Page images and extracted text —
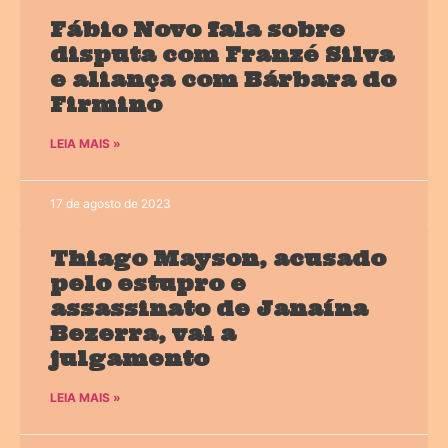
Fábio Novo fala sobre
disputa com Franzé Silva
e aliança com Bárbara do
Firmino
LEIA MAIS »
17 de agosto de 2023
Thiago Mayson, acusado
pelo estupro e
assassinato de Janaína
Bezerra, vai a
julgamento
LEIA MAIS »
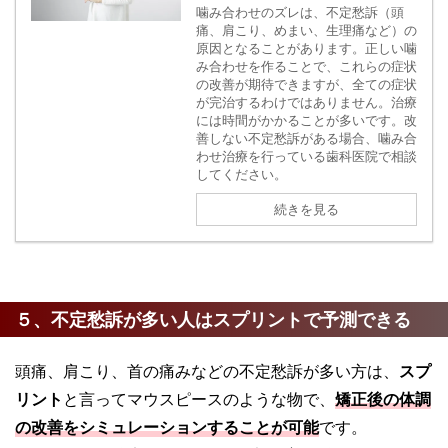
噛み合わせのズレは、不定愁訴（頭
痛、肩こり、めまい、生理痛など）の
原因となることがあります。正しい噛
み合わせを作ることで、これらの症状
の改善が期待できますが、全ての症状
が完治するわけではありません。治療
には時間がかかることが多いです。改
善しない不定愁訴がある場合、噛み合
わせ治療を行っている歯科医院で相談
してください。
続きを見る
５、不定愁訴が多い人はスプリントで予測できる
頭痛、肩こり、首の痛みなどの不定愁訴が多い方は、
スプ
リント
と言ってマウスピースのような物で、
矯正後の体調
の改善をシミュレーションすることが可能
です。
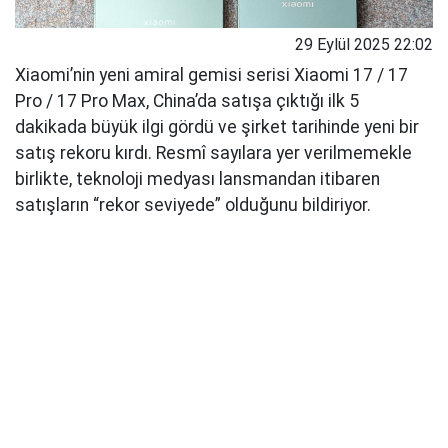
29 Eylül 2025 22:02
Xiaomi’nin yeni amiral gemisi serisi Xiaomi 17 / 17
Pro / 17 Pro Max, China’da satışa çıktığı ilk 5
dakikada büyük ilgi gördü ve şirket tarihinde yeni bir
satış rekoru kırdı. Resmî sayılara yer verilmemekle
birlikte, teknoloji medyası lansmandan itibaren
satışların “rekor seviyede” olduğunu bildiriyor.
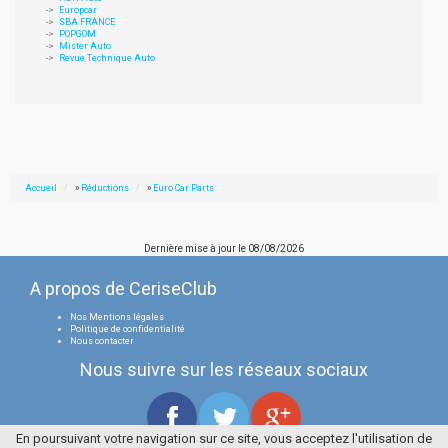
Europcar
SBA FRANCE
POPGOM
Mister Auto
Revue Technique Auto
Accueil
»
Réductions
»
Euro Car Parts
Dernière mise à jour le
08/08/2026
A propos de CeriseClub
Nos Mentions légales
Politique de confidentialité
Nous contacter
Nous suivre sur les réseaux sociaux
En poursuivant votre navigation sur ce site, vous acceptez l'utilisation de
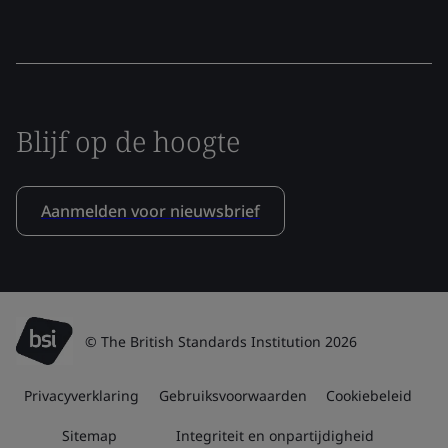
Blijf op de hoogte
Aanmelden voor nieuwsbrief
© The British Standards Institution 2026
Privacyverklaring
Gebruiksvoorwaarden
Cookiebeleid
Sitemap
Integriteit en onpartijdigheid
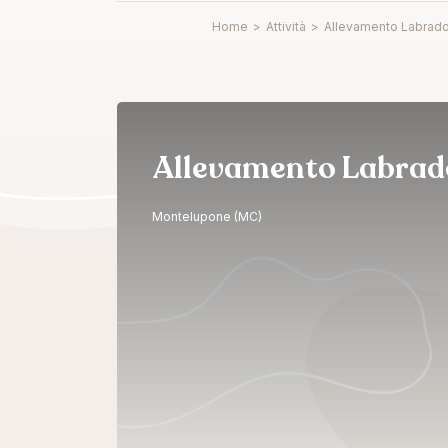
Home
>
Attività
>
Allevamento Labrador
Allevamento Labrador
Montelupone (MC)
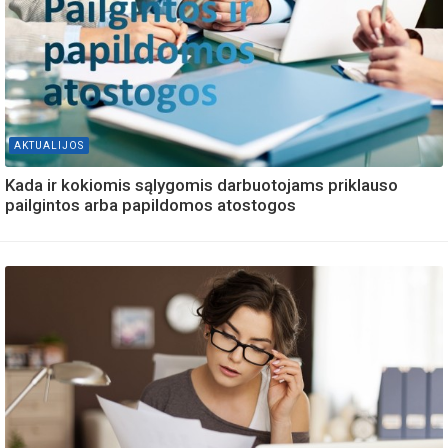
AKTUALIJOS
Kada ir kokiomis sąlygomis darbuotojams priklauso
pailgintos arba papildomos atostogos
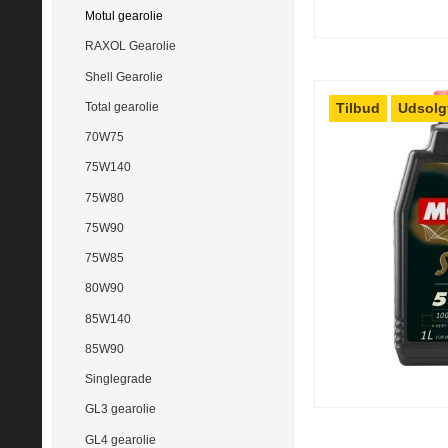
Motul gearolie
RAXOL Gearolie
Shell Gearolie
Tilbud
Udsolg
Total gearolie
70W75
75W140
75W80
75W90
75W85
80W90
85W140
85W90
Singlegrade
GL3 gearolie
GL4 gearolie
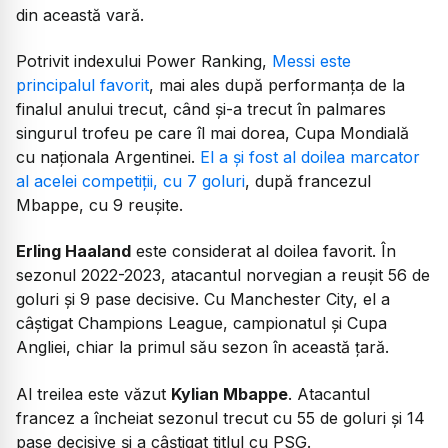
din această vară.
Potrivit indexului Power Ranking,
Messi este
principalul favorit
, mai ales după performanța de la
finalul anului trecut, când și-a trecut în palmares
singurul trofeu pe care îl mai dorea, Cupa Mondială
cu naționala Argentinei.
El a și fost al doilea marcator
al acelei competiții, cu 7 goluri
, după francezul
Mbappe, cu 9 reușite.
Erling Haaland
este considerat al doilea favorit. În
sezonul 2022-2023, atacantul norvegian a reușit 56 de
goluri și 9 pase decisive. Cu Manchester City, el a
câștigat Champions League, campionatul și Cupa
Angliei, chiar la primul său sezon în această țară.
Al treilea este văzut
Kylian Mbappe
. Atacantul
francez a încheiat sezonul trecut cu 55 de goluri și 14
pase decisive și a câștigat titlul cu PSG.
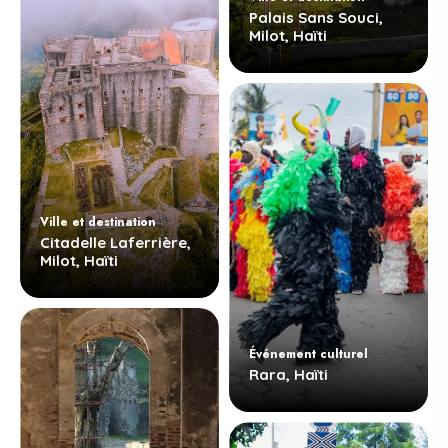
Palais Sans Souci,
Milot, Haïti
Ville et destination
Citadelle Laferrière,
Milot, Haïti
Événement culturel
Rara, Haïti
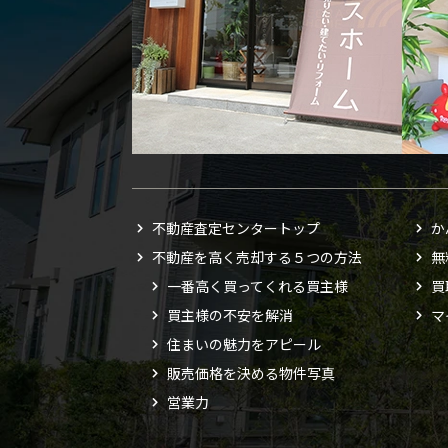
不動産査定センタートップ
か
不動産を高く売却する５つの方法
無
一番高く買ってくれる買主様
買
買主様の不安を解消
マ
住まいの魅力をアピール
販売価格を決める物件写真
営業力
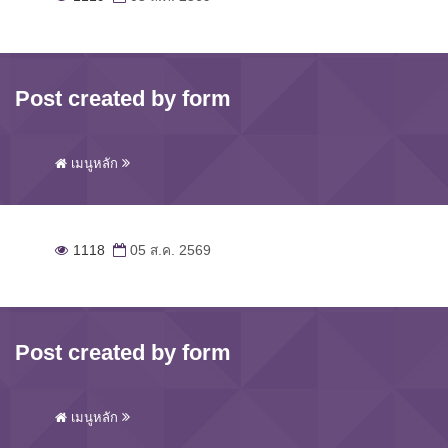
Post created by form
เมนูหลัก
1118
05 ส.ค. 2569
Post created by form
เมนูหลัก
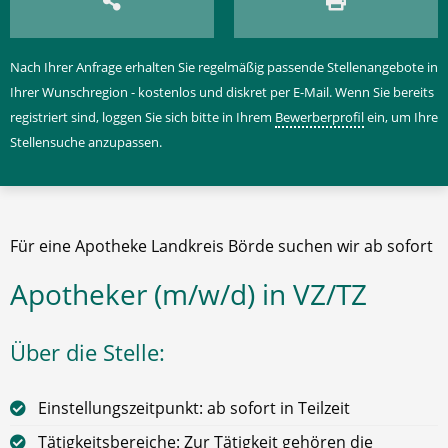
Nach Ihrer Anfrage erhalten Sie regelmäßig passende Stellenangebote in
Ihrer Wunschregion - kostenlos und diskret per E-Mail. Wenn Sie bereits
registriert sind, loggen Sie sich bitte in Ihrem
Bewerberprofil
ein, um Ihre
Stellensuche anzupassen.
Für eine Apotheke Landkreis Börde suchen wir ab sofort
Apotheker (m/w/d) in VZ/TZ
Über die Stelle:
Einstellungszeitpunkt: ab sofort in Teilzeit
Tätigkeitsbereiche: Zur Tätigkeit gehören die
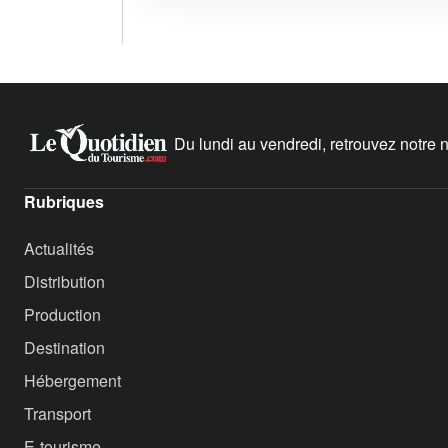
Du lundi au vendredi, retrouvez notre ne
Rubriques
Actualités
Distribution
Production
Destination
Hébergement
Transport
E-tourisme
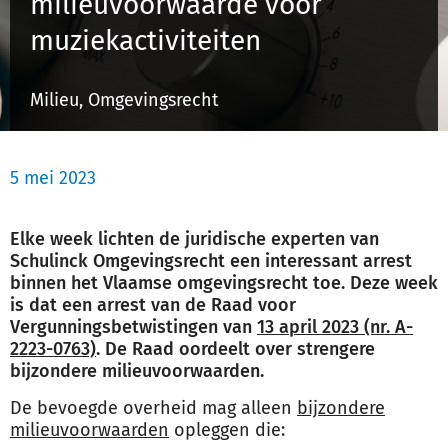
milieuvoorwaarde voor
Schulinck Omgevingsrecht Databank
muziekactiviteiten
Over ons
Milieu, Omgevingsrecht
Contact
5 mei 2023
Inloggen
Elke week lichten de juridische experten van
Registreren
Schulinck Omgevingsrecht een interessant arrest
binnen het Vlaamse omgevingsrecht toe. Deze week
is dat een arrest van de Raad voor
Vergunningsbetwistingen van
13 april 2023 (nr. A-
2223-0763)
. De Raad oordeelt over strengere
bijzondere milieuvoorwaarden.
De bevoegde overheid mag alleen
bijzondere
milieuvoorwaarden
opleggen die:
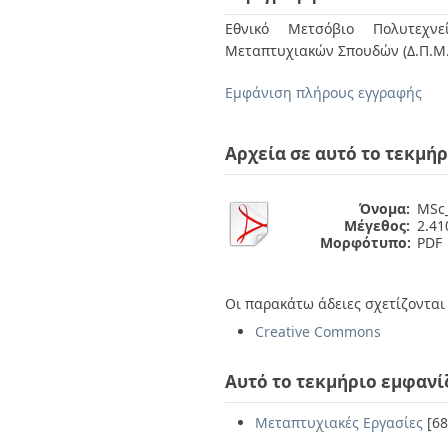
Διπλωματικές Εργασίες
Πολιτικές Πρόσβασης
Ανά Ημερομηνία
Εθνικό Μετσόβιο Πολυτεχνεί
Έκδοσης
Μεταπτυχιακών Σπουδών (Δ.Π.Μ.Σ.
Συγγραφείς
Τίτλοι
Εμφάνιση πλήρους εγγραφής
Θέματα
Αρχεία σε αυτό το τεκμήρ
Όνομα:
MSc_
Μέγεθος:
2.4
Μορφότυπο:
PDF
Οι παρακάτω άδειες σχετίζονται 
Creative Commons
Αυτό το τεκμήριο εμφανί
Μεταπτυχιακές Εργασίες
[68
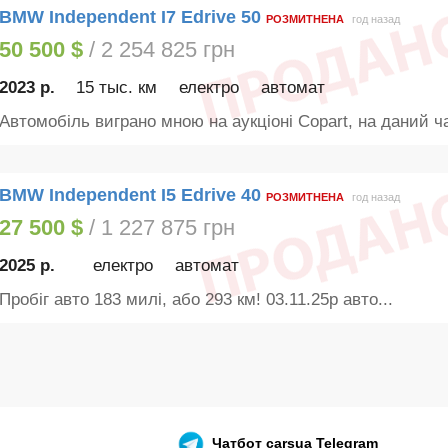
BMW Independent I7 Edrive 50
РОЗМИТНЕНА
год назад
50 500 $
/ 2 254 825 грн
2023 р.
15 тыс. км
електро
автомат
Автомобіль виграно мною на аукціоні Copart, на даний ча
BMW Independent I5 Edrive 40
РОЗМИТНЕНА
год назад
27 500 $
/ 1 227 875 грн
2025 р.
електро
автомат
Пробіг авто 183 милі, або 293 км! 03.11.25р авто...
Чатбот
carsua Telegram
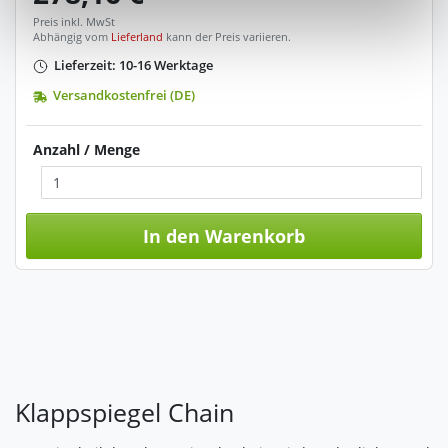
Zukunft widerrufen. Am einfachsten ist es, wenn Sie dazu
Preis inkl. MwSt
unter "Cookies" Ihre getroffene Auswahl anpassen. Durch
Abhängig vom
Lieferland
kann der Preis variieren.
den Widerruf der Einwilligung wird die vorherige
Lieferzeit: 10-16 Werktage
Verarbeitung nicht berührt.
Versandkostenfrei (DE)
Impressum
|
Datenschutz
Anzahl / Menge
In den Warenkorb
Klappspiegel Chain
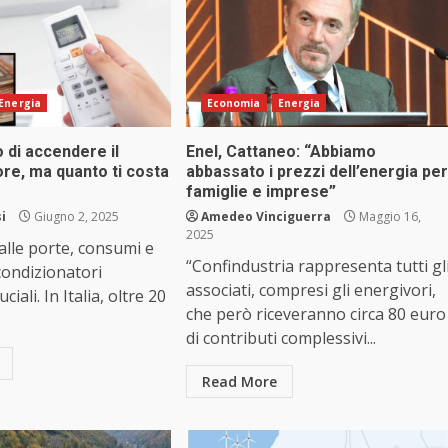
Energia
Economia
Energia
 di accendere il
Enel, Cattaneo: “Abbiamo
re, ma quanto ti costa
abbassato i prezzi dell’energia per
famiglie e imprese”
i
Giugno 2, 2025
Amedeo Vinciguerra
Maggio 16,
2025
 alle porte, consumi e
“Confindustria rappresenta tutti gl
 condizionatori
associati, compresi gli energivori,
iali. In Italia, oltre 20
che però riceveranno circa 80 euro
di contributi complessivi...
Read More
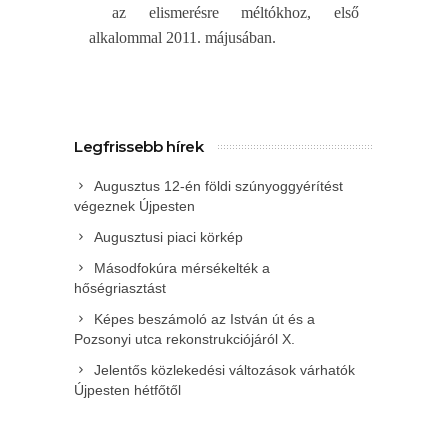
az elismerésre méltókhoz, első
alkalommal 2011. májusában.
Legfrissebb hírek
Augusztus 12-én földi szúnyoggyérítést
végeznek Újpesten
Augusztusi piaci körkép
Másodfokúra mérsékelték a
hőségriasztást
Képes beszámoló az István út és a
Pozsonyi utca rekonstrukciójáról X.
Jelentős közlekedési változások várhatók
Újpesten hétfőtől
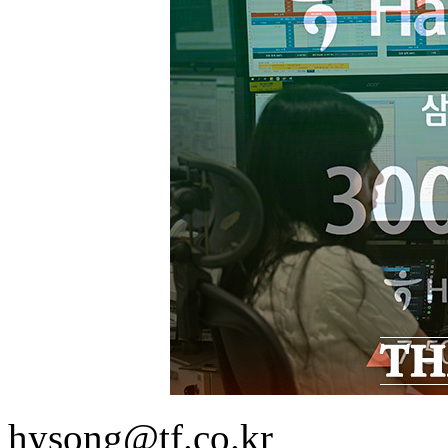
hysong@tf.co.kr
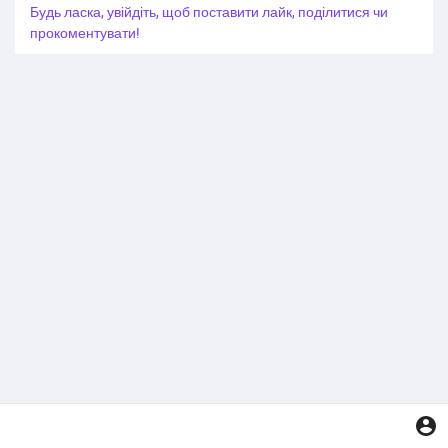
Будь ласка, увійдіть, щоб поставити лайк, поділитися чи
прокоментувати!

WHAT YOU HAVE TO DO —
Return the entries above exactly as they appear. Pictures should not be copied.

WRITTEN RESPONSE —
Fábio Novo fala sobre
disputa com Franzé Silva
e aliança com Bárbara do
Firmino
LEIA MAIS »
17 de agosto de 2023
Thiago Mayson, acusado
pelo estupro e
assassinato de Janaína
Bezerra, vai a
julgamento
LEIA MAIS »
噛み合わせのズレは、不定愁訴（頭
痛、肩こり、めまい、生理痛など）の
原因となることがあります。正しい噛
み合わせを作ることで、これらの症状
の改善が期待できますが、全ての症状
が完治するわけではありません。治療
には時間がかかることが多いです。改
善しない不定愁訴がある場合、噛み合
わせ治療を行っている歯科医院で相談
してください。
続きを見る
５、不定愁訴が多い人はスプリントで予測できる
頭痛、肩こり、首の痛みなどの不定愁訴が多い方は、
スプ
リント
と言ってマウスピースのような物で、
矯正後の体調
の改善をシミュレーションすることが可能
です。
29 Eylül 2025 22:02
Xiaomi’nin yeni amiral gemisi serisi Xiaomi 17 / 17
Pro / 17 Pro Max, China’da satışa çıktığı ilk 5
dakikada büyük ilgi gördü ve şirket tarihinde yeni bir
satış rekoru kırdı. Resmî sayılara yer verilmemekle
birlikte, teknoloji medyası lansmandan itibaren
satışların “rekor seviyede” olduğunu bildiriyor.
Europcar
SBA FRANCE
POPGOM
Mister Auto
Revue Technique Auto
Accueil
»
Réductions
»
Euro Car Parts
Dernière mise à jour le
08/08/2026
A propos de CeriseClub
Nos Mentions légales
Politique de confidentialité
Nous contacter
Nous suivre sur les réseaux sociaux
En poursuivant votre navigation sur ce site, vous acceptez l'utilisation de
Blijf op de hoogte
Aanmelden voor nieuwsbrief
© The British Standards Institution 2026
Privacyverklaring
Gebruiksvoorwaarden
Cookiebeleid
Sitemap
Integriteit en onpartijdigheid
Home
>
Attività
>
Allevamento Labrador
Allevamento Labrador
Montelupone (MC)
AKTUALIJOS
Kada ir kokiomis sąlygomis darbuotojams priklauso
pailgintos arba papildomos atostogos
Motul gearolie
RAXOL Gearolie
Shell Gearolie
Tilbud
Udsolg
Total gearolie
70W75
75W140
75W80
75W90
75W85
80W90
85W140
85W90
Singlegrade
GL3 gearolie
GL4 gearolie
din această vară.
Potrivit indexului Power Ranking,
Messi este
principalul favorit
, mai ales după performanța de la
finalul anului trecut, când și-a trecut în palmares
singurul trofeu pe care îl mai dorea, Cupa Mondială
cu naționala Argentinei.
El a și fost al doilea marcator
al acelei competiții, cu 7 goluri
, după francezul
Mbappe, cu 9 reușite.
Erling Haaland
este considerat al doilea favorit. În
sezonul 2022-2023, atacantul norvegian a reușit 56 de
goluri și 9 pase decisive. Cu Manchester City, el a
câștigat Champions League, campionatul și Cupa
Angliei, chiar la primul său sezon în această țară.
Al treilea este văzut
Kylian Mbappe
. Atacantul
francez a încheiat sezonul trecut cu 55 de goluri și 14
pase decisive și a câștigat titlul cu PSG.
Palais Sans Souci,
Milot, Haïti
Ville et destination
Citadelle Laferrière,
Milot, Haïti
Événement culturel
Rara, Haïti
不動産査定センタートップ
か
不動産を高く売却する５つの方法
無
一番高く買ってくれる買主様
買
買主様の不安を解消
マ
住まいの魅力をアピール
販売価格を決める物件写真
営業力
Post created by form
เมนูหลัก
1118
05 ส.ค. 2569
Post created by form
เมนูหลัก
Nach Ihrer Anfrage erhalten Sie regelmäßig passende Stellenangebote in
Ihrer Wunschregion - kostenlos und diskret per E-Mail. Wenn Sie bereits
registriert sind, loggen Sie sich bitte in Ihrem
Bewerberprofil
ein, um Ihre
Stellensuche anzupassen.
Für eine Apotheke Landkreis Börde suchen wir ab sofort
Apotheker (m/w/d) in VZ/TZ
Über die Stelle:
Einstellungszeitpunkt: ab sofort in Teilzeit
Tätigkeitsbereiche: Zur Tätigkeit gehören die
Du lundi au vendredi, retrouvez notre ne
Rubriques
Actualités
Distribution
Production
Destination
Hébergement
Transport
E-tourisme
milieuvoorwaarde voor
Schulinck Omgevingsrecht Databank
muziekactiviteiten
Over ons
Milieu, Omgevingsrecht
Contact
5 mei 2023
Inloggen
Elke week lichten de juridische experten van
Registreren
Schulinck Omgevingsrecht een interessant arrest
binnen het Vlaamse omgevingsrecht toe. Deze week
is dat een arrest van de Raad voor
Vergunningsbetwistingen van
13 april 2023 (nr. A-
2223-0763)
. De Raad oordeelt over strengere
bijzondere milieuvoorwaarden.
De bevoegde overheid mag alleen
bijzondere
milieuvoorwaarden
opleggen die:
Διπλωματικές Εργασίες
Πολιτικές Πρόσβασης
Ανά Ημερομηνία
Εθνικό Μετσόβιο Πολυτεχνεί
Έκδοσης
Μεταπτυχιακών Σπουδών (Δ.Π.Μ.Σ.
Συγγραφείς
Τίτλοι
Εμφάνιση πλήρους εγγραφής
Θέματα
Αρχεία σε αυτό το τεκμήρ
Όνομα:
MSc_
Μέγεθος:
2.4
Μορφότυπο:
PDF
Οι παρακάτω άδειες σχετίζονται 
Creative Commons
Αυτό το τεκμήριο εμφανί
Μεταπτυχιακές Εργασίες
[68
BMW Independent I7 Edrive 50
РОЗМИТНЕНА
год назад
50 500 $
/ 2 254 825 грн
2023 р.
15 тыс. км
електро
автомат
Автомобіль виграно мною на аукціоні Copart, на даний ча
BMW Independent I5 Edrive 40
РОЗМИТНЕНА
год назад
27 500 $
/ 1 227 875 грн
2025 р.
електро
автомат
Пробіг авто 183 милі, або 293 км! 03.11.25р авто...
Чатбот
carsua Telegram
Zukunft widerrufen. Am einfachsten ist es, wenn Sie dazu
Preis inkl. MwSt
unter "Cookies" Ihre getroffene Auswahl anpassen. Durch
Abhängig vom
Lieferland
kann der Preis variieren.
den Widerruf der Einwilligung wird die vorherige
Lieferzeit: 10-16 Werktage
Verarbeitung nicht berührt.
Versandkostenfrei (DE)
Impressum
|
Datenschutz
Anzahl / Menge
In den Warenkorb
Klappspiegel Chain
Energia
Economia
Energia
 di accendere il
Enel, Cattaneo: “Abbiamo
re, ma quanto ti costa
abbassato i prezzi dell’energia per
famiglie e imprese”
i
Giugno 2, 2025
Amedeo Vinciguerra
Maggio 16,
2025
 alle porte, consumi e
“Confindustria rappresenta tutti gl
 condizionatori
associati, compresi gli energivori,
iali. In Italia, oltre 20
che però riceveranno circa 80 euro
di contributi complessivi...
Read More
az elismerésre méltókhoz, első
alkalommal 2011. májusában.
Legfrissebb hírek
Augusztus 12-én földi szúnyoggyérítést
végeznek Újpesten
Augusztusi piaci körkép
Másodfokúra mérsékelték a
hőségriasztást
Képes beszámoló az István út és a
Pozsonyi utca rekonstrukciójáról X.
Jelentős közlekedési változások várhatók
Újpesten hétfőtől
hysong@tf.co.kr
Будь ласка, увійдіть, щоб поставити лайк, поділитися чи
прокоментувати!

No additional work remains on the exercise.